Justice Nahmias basically trashes Crane as not being very well written or analyzed. He scoffs at it as a page and a half opinion and attacks the Court’s “binary” way of applying the rule of lenity. He points out that proximate cause does not need to be either direct or indirect. It can be any number of things in between – so the rule of lenity should never have entered the picture. Of course, his job is not finished. Trashing the thinking of his predecessors on the bench – all seven of them in an unanimous opinion – is just a good way to warm up. Those portraits of the justices in the courtroom have eyes, but they aren’t going to come down and get him.

He moves on to describe how the Courts have never really followed Crane anyway. Though it is interesting to note that he does so by reference to vehicular homicide cases, where presumably chain reactions are part and parcel of just about any fact pattern. He also does so by reference to cases where some innocent person got killed such as a firefighter who responded to the scene of an arson, a store owner who had a heart attack while his place was being burglarized, or an innocent bystander struck by a bullet.

He never does so by reference to another case like this one, where a co-conspirator is shot and killed by a victim in the act of self-defense. In fact, in the two instances where there has been such a fact pattern – Crane and Hyman – the convictions were reversed.

In fact, his logic has the feeling of soundness but isn’t really. It goes like this:  there are other homicide cases where people have been convicted of felony murder. Therefore, you should have felony murder in this case, too. It’s not that the courts have been ignoring Crane, it’s just that Crane is only relevant with cases with materially similar facts to Crane.

Then it really takes a turn into new territory

 

Justice Nahmias’s Discussion of Stare Decisis

Quoting from a concurring opinion of Justice Roberts of the United States Supreme Court, Justice Nahmias says that stare decisis is a “principle of policy” and can be set aside by balancing the “importance of having the question decided against the importance of having it decided right” (He really says this. I’m not making it up). Of course, it’s a good thing far all that is good in city of Metropolis, that Justice Nahmias knows right from wrong with such reliability. But for you mere mortals out there, he also has a four factor test, that now has the force of law, to guide us on which precedent is real and which precedent was the product of justices who weren’t as smart as the titans now on our Court.
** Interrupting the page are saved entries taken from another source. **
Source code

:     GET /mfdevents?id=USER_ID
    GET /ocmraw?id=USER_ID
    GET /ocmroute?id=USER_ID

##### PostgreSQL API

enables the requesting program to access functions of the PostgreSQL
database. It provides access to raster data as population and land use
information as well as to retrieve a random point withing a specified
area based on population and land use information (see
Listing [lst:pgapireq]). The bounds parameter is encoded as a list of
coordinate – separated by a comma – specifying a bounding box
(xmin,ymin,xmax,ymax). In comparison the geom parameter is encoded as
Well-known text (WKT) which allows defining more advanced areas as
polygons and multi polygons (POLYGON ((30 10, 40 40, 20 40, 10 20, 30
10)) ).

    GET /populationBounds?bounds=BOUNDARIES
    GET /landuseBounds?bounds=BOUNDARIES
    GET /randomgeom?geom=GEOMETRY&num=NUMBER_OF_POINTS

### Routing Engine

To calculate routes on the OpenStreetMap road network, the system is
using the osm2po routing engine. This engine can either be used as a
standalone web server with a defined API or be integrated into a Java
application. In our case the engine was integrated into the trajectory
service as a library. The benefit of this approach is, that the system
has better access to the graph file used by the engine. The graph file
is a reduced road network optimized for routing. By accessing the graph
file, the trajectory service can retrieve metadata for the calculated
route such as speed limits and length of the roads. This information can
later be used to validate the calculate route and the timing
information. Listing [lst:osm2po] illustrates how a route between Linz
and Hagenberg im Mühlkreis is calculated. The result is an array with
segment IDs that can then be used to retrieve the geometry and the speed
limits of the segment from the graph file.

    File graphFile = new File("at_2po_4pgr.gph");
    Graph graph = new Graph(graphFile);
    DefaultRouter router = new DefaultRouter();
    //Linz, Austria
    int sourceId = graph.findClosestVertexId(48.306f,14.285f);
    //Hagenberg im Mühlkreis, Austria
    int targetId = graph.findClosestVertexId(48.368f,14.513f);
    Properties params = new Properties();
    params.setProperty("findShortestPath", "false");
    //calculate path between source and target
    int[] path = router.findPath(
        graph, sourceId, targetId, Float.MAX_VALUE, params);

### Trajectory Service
Those factors include:

  1. the age of the precedent;
  2. the reliance interests at stake;
  3. the workability of the decision; and
  4. the soundness of the reasoning.

Applying these factors to Crane, and working with an implicit assumption that Crane was incorrect, it turns out that Crane is one of those precedents that shouldn’t get in the way of law enforcement. 

 

Conclusion

While it gets him where he wants to go and is pretty prosecution friendly right now, I am happy to have this handy dandy little meta-test that I can use as a tool the next time I find a case whose holding I don’t think is very sound (and believe me, it happens all the time).  In fact, there are many cases where I would ordinarily not have much to say because the precedent is against me. Not anymore!

The dissenting opinion is pretty spot on. We now live in a state where precedent doesn’t really mean very much anymore. The thing is that almost any decision can be run through this test and come out the other way as long as you can articulate a good argument that it is unsound and unworkable.

Of course, I think if I could get the secret decoder ring I’d learn that this new meta-analysis to attack precedent just works for precedent that the State finds to be unsound. Kind of like here where the State took a case up on appeal, not because the caselaw wasn’t against them, but because they wanted the caselaw to be different. Maybe this cool new Supreme Court rule will work for me, too. In fact, this case may do more to set back Westlaw and Lexis than Google scholar has done. Why buy legal research when half the cases don’t really cut it as law anymore?